Es gibt - etwa hier oder bei den kleinen Quadraten im Raum drüben - aber auch Bilder,
in denen Nahor den Elementen seiner Landschaft - etwa den Birkenstämmen, Reben,
Feldern oder Strommasten - sehr nahe rückt. Hier etwa fügt sich das Gestänge der
Masten zu einem dichten Geflecht und formt Rhythmus und Struktur. Schön, wie dabei
eine überraschende Verbindung mit den verschränkten Speichen und Fahrradrahmen
von Ulrich Gater entsteht.
Doch wie kommt dieser Künstler in technischer Hinsicht zu seinem Resultat?
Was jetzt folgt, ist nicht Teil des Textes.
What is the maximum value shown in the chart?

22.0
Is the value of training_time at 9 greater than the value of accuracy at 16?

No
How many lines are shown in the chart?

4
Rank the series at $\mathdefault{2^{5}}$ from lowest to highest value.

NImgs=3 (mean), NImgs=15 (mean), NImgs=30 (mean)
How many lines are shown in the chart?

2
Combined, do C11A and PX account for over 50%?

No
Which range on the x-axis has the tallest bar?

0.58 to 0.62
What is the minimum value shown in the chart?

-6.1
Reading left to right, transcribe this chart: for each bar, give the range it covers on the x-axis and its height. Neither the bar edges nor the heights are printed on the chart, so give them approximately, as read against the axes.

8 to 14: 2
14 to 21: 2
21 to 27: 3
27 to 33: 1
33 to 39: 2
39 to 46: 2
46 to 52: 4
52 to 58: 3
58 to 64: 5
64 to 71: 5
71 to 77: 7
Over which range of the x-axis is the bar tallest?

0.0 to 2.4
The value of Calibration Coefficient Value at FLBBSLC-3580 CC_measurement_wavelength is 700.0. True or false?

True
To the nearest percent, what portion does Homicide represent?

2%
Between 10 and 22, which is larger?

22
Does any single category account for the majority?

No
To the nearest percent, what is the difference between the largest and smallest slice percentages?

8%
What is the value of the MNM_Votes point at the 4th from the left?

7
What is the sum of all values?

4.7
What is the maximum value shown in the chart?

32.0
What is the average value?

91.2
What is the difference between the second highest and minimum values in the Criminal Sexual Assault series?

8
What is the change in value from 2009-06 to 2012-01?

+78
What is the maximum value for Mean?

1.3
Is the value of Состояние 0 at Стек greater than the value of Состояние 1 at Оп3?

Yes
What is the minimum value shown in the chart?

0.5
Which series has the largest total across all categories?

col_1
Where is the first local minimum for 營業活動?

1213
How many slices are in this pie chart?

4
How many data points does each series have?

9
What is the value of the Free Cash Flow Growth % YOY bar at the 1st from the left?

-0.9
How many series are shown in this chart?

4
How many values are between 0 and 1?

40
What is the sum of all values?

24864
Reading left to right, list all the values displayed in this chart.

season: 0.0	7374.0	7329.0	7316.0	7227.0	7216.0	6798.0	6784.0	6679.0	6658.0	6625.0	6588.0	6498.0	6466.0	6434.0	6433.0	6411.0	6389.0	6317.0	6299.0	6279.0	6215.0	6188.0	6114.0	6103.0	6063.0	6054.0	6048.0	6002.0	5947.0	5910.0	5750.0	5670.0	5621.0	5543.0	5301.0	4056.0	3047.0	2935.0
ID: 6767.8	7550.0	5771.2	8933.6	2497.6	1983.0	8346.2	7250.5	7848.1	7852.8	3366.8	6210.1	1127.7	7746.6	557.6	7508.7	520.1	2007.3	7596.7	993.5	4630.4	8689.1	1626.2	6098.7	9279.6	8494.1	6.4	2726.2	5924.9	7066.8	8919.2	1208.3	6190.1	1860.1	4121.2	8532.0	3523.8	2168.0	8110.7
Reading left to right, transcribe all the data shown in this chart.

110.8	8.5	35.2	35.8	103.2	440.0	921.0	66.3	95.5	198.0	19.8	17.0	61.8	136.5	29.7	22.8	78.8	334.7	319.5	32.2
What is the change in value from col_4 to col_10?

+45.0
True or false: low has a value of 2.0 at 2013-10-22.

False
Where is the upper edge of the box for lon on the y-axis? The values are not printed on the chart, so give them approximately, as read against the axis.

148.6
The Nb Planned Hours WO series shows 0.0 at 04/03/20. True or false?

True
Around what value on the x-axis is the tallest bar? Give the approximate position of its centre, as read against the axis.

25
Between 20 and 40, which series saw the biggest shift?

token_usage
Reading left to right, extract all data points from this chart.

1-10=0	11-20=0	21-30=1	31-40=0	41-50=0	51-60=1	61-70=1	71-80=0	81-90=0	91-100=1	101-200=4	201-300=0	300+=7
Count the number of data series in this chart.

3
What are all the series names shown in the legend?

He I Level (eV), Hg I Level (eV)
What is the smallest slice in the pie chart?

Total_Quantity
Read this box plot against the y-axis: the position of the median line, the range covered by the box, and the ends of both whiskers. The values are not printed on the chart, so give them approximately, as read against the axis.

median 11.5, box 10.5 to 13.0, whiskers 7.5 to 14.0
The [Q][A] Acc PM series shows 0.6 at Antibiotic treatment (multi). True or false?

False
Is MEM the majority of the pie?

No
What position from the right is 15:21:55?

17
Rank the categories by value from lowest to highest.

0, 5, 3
Auf jeden
Fall nicht durch Fotoshop. Fotografieren heißt bei Nahor in erster Linie auf den richtigen
Moment warten. Auch im Zeitalter der digitalen Fotografie erreicht er sein Ergebnis im
Moment der Aufnahme und nutzt nur jene Bearbeitungsmöglichkeiten, die zuvor auch
im analogen Bereich möglich gewesen wären. Doch wie gelingt ihm nur dieses große,
verhüllende Weiß? Nun, Nahor fotografiert besonders gerne im Winter, wenn dicker
Nebel über einer ganz dünnen Schneedecke liegt. Diesen Idealzustand gab es leider im
letzten Winter nur selten und so gab es im Frühjahr noch viel für ihn zu tun. Und siehe
da: Mit dem Frühjahr zog auch die Farbe in seine Bilder ein. Das sehen Sie etwa bei
den ersten beiden, nun schon zart grünen Bildern im Flur. In Ari Nahors Lichtbildserie
„Bewegtes Land“ treten zeitliche und räumliche Aspekte in den Vordergrund und lösen
sich von dem, was sich ursprünglich vor der Linse der Kamera befand. Das Abgebildete
und seine Abbildung sind nicht mehr identisch, das Bild ist gegenständlich und abstrakt,
es ist Malerei und Zeichnung und Fotografie, es ist das, was wir bei der Betrachtung in
uns finden.
Sehr geehrte Damen und Herren, der künstlerische Dialog von Ulrich Gater und Ari
Nahor übermittelt uns etwas ganz Elementares, zeigt er doch, dass die Fotografie Mittel
hat, sich gegen die gängige Vorstellung von Realismus zur Wehr zu setzen und dass
auch der Malerei Möglichkeiten der Verwandlung innewohnen. Genau diese Aspekte
begegnen uns in der mit der Kamera gemalten Fotografie von Ari Nahor und den nach
Fotografien gemalten Werken von Ulrich Gater.